After conducting a lot of stand-up backyard practice it is easy to fall into a measured pace while shooting. What this means is that drawing your bow, anchoring and cutting the shot all take place in a set timeframe. You may be completely unaware you are doing this, but hunting opportunities seldom play to your set timing. Any shot that takes longer than your accustomed timeframe can cause anxiety and target panic. At the other end of the spectrum, you might miss a fleeting opportunity at trophy game because you are unable to pick up the pace (more on this in a moment).

During backyard practice, pick a number between, say, 3 and 60 before you draw your bow.

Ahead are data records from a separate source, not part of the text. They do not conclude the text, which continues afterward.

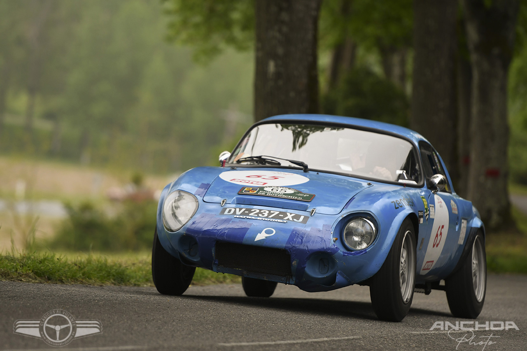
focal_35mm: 300
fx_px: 4391
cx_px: 264
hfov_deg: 6.9
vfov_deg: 4.6
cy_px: 176
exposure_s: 1/1000
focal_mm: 200
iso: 400
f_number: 2.8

This becomes your shot timeline. The count begins as soon as you pull your bow into the stops. Count evenly in your head, not allowing yourself to begin squeezing the release trigger before that number is reached, while also—for the love of God!—avoiding punching the trigger as soon as that number is reached. The trigger doesn’t have to be tripped the moment that number is reached, just think of it as waiting for a deer to clear cover or turn to give you a better angle, and then executing the perfect shot when you are ready.  

The point of these exercises is that should you hit full draw and a deer turn to present a less-than-ideal shot angle, you don’t feel compelled to mash the trigger when your ingrained timeline has expired, risking a wounded animal. 

Get Hunt Ready

Let Down Periodically

Hand in hand with varying shot timing, is making yourself let down occasionally while shooting. You must never allow your brain to believe that a shot must be taken every single time you hit full draw. This can prove disastrous in hunting scenarios for obvious reasons. 

I recall a gaggle of wild hogs arriving at a Texas corn feeder. I would wait for a hog to clear and turn broadside and draw my bow, only to have that hog turn in his greedy desperation to eat more corn than its buddies. I drew and let down seven times, growing more frustrated each time. Without the ability to let down without shooting I might have been inclined to force a shot and wound a hog. On my eighth draw cycle my target hog held still just long enough to get off a clean shot, rewarding me for my patience. 

Hurry-Up Drills

At the opposite end of the spectrum, sometimes in bowhunting shot opportunities are short lived and only the archer who can get off a quick shot comes home with the prize. Now, understand, I am absolutely not advocating sloppy shooting. That will get you nowhere. It is just that I watch so many archers who are so methodical in their approach to shooting I cannot envision any wild game animal standing still that long.

The same shooting form applies, the same solid anchor, the same precise peep/sight aperture alignment, the same trigger squeeze while striving to create a surprise cut-away—only it is done in a shorter period than normal. You don’t have to be lightening quick, just a little bit faster than normal. With a bit of practice, you will find you are getting shots off much faster and with the same degree of precision. I find stump shooting in a safe area with a Judu Point or rubber blunt is the best way to conduct these drills, as missing does not endanger life or property. It could make all the difference to a successful season this year.        

Get Hunt Ready

Get Hunt Ready – Squeeze & Follow Through

No matter how slow or fast your imposed shooting timeline it is imperative that you squeeze the trigger in a controlled fashion, avoiding punching or snatching, especially in the old 1, 2, 3-Now! approach. Let the pin float where you want your arrow to hit, looking through and never directly at the pin while mentally burning a hole in the target, begin squeezing and simply let the shot happen. 

After the release cuts and the string is away, again whether in a hurry or taking all the time in the world, continue aiming, burning a hole through your spot and attempting to hold your pin on that spot. Pretend your arrow is a wire-guided missile or you can mentally will it into the spot. Keep this up until your arrow sinks into the target. This will eliminate bobbles and “peeking” and ensure your arrow flies true.